*Text shown*
Immediate item recognition: F(7, 132) = 3.02, p = .006, adjusted R² = .09; Immediate associative recognition: F(7, 132) = 6.35, p < .001, adjusted R² = .21.

Delayed item recognition: F(7, 133) = 2.27, p = .032, adjusted R² = .06; Delayed associative recognition: F(7, 133) = 7.33, p < .001, adjusted R² = .24.

*p < .05; **p < .01; ***p < .001.

Table 5. Main and interaction effects of age, strategy, and IQ on FA rates of immediate and delayed item and associative recognition tests.

	Immediate item recognition			Immediate associative recognition			Delayed item recognition			Delayed associative recognition
Predictors	B	SE B	β	B	SE B	β	B	SE B	β	B	SE B	β
Age	.000	.001	.049	.003	.001	.295**	.000	.001	.038	.004	.001	.318**
Strategy	−.085	.027	−.261**	−.139	.030	−.347***	−.061	.027	−.185*	−.161	.033	−.365***
IQ	−.001	.001	−.131	−.004	.001	−.361**	.000	.001	−.041	−.004	.001	−.314**
Age × strategy	.000	.001	.020	−.001	.002	−.097	−.000	.001	−.003	−.002	.002	−.106
Age × IQ	.000	.000	.146	.000	.000	.247*	.000	.000	.257*	.000	.000	.295**
Strategy × IQ	.000	.002	.020	.003	.002	.143	.000	.002	−.015	.002	.001	.099
Age × strategy × IQ	−.006	.000	−.010	.000	.000	−.151	.000	.000	−.363**	.000	.000	−.229*

Immediate item recognition: F(7, 132) = 1.95, p = .067, adjusted R² = .05; Immediate associative recognition: F(7, 132) = 6.85, p < .001, adjusted R² = .23.

Delayed item recognition: F(7, 133) = 2.08, p = .050, adjusted R² = .05; Delayed associative recognition: F(7, 133) = 7.42, p < .001, adjusted R² = .24.

*p < .05; **p < .01; ***p < .001.

Data records:
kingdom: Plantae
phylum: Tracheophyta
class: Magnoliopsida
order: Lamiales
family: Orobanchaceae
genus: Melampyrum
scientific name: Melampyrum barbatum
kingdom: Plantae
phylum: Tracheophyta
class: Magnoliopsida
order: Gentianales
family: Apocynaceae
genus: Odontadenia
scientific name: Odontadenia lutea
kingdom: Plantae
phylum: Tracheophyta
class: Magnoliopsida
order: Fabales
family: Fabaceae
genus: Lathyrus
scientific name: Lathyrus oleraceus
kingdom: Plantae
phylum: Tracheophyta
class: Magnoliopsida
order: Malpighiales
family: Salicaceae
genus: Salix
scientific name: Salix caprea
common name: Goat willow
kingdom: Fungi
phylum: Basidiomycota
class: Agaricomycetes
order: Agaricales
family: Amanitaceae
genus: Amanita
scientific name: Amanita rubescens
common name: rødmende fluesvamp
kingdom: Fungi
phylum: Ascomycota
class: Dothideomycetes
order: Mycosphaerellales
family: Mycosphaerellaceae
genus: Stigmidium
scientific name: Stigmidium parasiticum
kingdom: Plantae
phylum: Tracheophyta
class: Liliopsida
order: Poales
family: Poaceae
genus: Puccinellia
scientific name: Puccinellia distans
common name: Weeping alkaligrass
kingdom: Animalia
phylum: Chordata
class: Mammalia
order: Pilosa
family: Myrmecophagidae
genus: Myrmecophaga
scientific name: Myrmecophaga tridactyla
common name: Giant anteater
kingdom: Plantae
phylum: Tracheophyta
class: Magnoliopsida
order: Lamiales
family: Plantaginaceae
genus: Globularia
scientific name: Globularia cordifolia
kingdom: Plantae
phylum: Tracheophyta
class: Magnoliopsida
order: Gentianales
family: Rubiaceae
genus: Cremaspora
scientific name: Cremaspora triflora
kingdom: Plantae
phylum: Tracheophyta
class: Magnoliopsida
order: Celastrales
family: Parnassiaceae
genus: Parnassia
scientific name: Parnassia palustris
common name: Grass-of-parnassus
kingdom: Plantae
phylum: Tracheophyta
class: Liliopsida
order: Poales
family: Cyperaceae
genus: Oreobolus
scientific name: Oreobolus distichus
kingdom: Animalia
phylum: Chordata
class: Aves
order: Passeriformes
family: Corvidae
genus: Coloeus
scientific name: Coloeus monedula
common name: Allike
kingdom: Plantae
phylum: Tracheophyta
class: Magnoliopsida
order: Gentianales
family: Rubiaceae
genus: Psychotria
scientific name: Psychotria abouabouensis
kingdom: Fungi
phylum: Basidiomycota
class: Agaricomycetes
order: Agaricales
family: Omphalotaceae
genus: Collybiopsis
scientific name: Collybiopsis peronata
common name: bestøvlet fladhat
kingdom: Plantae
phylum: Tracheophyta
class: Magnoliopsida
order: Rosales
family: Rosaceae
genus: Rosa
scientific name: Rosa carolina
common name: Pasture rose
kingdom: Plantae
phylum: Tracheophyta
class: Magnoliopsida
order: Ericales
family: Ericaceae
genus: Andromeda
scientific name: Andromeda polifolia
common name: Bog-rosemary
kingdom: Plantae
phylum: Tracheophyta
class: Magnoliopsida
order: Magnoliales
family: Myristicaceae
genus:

*Problems*
1/ Copy the regression table from "Delayed item recognition: F(7, 133) = 2.08, p = .050, adjusted" to "133) = 7.42, p < .001, adjusted R² = .24.".
2/ Using the regression table, state whether each statement agrees with it, answering yes or no and quoting the words that decide it.
(a) Table 5 concerns FA rates.
(b) Education is one of the predictors in Table 5.
(c) Three asterisks mark p < .001.
3/ Answer these questions from the regression table.
(a) What adjusted R² is reported for delayed associative recognition?
(b) What degrees of freedom are given in the F test for immediate item recognition?
(c) What does a single asterisk denote?
The rows play no part in this work.

*Per-task answers*
1/
Delayed item recognition: F(7, 133) = 2.08, p = .050, adjusted R² = .05; Delayed associative recognition: F(7, 133) = 7.42, p < .001, adjusted R² = .24.

2/
(a) Yes: "on FA rates of immediate and delayed item and associative recognition tests"
(b) No: "Main and interaction effects of age, strategy, and IQ"
(c) Yes: "***p < .001"

3/
(a) .24
(b) 7 and 132
(c) p < .05